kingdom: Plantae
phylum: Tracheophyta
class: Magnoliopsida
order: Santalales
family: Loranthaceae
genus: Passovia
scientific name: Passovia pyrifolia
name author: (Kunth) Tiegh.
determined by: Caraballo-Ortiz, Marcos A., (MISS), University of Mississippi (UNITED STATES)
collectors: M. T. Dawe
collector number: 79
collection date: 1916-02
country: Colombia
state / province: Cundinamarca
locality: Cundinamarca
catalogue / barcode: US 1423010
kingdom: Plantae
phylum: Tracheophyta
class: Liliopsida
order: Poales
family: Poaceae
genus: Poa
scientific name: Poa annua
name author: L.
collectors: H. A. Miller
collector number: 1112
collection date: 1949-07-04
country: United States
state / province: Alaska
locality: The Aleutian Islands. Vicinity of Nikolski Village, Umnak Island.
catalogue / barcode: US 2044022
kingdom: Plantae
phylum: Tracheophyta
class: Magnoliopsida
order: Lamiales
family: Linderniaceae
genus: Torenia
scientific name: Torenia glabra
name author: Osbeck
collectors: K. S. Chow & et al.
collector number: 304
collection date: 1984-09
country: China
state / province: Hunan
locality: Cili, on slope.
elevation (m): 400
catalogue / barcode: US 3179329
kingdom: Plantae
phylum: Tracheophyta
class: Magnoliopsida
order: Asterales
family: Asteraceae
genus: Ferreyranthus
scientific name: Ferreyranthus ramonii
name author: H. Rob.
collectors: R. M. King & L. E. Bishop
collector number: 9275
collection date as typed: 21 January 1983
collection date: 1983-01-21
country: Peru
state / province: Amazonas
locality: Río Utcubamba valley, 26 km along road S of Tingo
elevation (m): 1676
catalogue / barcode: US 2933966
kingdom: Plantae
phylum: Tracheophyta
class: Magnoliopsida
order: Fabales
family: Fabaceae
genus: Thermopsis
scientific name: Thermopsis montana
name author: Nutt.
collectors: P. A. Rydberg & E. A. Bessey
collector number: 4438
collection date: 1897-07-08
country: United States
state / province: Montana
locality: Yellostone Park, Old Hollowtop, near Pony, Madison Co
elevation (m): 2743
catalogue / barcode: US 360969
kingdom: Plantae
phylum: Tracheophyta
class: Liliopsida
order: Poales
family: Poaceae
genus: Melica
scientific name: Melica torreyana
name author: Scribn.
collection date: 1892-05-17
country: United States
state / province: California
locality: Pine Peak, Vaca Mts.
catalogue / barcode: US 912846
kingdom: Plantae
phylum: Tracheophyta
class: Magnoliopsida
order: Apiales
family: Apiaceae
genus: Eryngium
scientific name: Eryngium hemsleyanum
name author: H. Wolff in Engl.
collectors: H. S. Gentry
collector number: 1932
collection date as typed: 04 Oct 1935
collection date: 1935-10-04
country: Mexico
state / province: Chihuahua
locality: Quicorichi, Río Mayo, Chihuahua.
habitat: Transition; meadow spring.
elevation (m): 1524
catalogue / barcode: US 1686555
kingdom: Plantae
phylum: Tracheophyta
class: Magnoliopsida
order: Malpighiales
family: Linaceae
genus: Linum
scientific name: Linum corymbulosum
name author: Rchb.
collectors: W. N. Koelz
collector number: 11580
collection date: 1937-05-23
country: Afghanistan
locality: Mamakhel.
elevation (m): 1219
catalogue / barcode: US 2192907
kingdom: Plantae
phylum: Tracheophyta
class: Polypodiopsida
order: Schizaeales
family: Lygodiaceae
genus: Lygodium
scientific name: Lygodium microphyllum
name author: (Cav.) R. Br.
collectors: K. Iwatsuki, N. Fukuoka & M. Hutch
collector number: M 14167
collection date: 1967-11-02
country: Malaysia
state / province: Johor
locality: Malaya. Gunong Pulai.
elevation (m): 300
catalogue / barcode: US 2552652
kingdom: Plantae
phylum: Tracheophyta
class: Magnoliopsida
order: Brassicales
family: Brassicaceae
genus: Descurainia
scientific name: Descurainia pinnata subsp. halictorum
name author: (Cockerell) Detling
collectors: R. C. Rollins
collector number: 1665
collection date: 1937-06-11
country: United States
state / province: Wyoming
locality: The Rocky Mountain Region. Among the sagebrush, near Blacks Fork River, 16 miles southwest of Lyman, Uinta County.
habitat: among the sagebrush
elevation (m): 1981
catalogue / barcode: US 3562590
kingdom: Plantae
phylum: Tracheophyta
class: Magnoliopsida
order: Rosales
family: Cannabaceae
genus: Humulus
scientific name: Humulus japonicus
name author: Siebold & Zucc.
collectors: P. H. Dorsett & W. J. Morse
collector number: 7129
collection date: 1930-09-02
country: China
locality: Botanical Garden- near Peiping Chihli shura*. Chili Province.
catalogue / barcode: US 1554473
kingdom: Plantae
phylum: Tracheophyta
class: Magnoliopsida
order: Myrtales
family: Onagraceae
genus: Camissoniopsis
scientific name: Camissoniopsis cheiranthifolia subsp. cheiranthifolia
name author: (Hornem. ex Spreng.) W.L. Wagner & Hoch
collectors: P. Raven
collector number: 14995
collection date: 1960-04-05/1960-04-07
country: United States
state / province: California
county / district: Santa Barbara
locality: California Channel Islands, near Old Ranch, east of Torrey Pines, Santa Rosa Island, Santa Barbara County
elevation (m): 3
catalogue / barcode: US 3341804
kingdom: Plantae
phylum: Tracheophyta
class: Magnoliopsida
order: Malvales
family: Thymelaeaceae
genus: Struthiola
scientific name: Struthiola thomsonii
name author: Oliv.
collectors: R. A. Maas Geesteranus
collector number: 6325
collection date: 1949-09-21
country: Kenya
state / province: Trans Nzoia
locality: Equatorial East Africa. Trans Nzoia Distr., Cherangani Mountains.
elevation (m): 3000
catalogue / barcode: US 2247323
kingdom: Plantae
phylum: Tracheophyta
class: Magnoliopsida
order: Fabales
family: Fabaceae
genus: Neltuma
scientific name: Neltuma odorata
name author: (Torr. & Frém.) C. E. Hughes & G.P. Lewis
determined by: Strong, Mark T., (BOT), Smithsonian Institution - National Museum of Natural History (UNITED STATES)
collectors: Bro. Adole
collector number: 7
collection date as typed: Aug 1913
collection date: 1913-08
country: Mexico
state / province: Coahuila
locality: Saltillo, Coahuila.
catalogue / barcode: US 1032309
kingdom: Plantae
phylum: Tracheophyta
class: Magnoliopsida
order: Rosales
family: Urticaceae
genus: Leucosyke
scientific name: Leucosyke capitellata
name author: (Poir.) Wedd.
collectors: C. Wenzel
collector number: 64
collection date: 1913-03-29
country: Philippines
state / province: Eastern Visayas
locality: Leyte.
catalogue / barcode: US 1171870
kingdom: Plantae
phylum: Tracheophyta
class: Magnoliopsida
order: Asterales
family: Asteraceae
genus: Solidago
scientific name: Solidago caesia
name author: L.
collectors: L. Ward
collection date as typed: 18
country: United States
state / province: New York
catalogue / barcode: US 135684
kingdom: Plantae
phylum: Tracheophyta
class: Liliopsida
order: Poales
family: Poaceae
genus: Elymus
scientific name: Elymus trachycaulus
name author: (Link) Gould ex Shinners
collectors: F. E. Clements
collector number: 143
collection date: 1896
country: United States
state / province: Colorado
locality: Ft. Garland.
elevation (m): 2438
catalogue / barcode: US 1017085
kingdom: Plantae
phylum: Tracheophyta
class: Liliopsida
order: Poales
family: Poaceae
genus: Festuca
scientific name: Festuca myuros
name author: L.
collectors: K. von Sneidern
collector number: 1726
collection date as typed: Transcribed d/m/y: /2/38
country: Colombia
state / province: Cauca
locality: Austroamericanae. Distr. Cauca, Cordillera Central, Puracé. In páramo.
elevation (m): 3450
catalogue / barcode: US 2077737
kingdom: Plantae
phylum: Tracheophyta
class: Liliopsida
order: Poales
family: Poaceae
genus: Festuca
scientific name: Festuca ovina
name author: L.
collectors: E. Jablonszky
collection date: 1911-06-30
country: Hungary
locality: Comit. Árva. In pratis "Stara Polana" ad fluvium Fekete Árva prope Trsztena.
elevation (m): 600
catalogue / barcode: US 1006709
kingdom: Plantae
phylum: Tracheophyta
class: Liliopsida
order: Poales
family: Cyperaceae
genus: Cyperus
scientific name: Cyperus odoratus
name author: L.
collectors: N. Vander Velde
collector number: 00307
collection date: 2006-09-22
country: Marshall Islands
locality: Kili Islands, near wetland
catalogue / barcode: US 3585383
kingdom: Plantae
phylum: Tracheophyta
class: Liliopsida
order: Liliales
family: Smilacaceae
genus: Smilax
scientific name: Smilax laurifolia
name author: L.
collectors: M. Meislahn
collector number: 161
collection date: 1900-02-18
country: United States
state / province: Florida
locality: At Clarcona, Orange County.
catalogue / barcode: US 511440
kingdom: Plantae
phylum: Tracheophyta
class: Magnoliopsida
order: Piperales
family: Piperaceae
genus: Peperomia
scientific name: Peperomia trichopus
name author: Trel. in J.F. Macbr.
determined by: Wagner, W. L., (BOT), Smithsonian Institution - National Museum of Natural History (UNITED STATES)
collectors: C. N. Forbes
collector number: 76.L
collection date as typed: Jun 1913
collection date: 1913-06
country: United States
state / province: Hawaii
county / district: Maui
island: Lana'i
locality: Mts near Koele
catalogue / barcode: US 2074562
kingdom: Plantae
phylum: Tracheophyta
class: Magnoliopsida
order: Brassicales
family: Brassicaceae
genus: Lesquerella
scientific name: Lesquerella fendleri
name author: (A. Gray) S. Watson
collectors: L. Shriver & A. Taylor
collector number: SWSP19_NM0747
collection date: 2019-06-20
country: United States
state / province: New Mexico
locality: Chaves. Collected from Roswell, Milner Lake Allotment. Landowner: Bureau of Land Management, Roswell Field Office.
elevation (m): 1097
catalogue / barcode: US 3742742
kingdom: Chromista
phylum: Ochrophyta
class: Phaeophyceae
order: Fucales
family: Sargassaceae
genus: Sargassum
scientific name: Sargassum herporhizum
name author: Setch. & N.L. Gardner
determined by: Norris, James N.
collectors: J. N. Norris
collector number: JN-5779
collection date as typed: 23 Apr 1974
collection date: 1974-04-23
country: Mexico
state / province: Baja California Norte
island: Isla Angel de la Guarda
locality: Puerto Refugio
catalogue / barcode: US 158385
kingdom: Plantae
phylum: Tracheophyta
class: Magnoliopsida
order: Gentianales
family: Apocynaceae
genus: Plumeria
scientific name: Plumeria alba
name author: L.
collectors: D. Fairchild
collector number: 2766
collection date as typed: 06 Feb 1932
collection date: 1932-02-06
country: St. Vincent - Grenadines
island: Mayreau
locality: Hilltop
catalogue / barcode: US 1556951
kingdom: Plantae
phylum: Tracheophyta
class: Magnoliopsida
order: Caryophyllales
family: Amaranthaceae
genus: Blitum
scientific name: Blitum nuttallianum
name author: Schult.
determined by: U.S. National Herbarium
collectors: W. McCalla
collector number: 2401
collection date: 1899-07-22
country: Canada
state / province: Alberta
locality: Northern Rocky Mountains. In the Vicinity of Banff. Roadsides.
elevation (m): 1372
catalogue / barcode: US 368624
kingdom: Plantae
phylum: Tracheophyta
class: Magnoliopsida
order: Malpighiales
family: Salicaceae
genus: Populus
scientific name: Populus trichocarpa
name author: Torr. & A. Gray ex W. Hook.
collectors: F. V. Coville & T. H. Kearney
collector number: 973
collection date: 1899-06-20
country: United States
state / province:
****
• [WHAT IS EXPECTED]
Arrange the lines of the records as a numbered list, leaving out any blank lines. Begin at the line containing "name author: Osbeck" and stop after the line containing "genus: Thermopsis".

• [RESULT OF THIS EXERCISE]
1. name author: Osbeck
2. collectors: K. S. Chow & et al.
3. collector number: 304
4. collection date: 1984-09
5. country: China
6. state / province: Hunan
7. locality: Cili, on slope.
8. elevation (m): 400
9. catalogue / barcode: US 3179329
10. kingdom: Plantae
11. phylum: Tracheophyta
12. class: Magnoliopsida
13. order: Asterales
14. family: Asteraceae
15. genus: Ferreyranthus
16. scientific name: Ferreyranthus ramonii
17. name author: H. Rob.
18. collectors: R. M. King & L. E. Bishop
19. collector number: 9275
20. collection date as typed: 21 January 1983
21. collection date: 1983-01-21
22. country: Peru
23. state / province: Amazonas
24. locality: Río Utcubamba valley, 26 km along road S of Tingo
25. elevation (m): 1676
26. catalogue / barcode: US 2933966
27. kingdom: Plantae
28. phylum: Tracheophyta
29. class: Magnoliopsida
30. order: Fabales
31. family: Fabaceae
32. genus: Thermopsis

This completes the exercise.